→ **Request**: Copy the listing below letter for letter, passing over each picture.

→ **Stored data**:
--------------------------------------------------

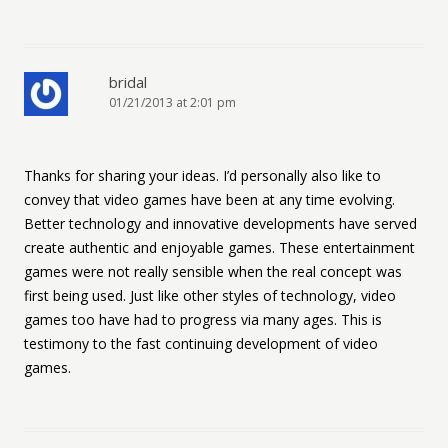
bridal
01/21/2013 at 2:01 pm
Thanks for sharing your ideas. I’d personally also like to
convey that video games have been at any time evolving.
Better technology and innovative developments have served
create authentic and enjoyable games. These entertainment
games were not really sensible when the real concept was
first being used. Just like other styles of technology, video
games too have had to progress via many ages. This is
testimony to the fast continuing development of video
games.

--------------------------------------------------

→ **Task solution**:
bridal
01/21/2013 at 2:01 pm
Thanks for sharing your ideas. I’d personally also like to
convey that video games have been at any time evolving.
Better technology and innovative developments have served
create authentic and enjoyable games. These entertainment
games were not really sensible when the real concept was
first being used. Just like other styles of technology, video
games too have had to progress via many ages. This is
testimony to the fast continuing development of video
games.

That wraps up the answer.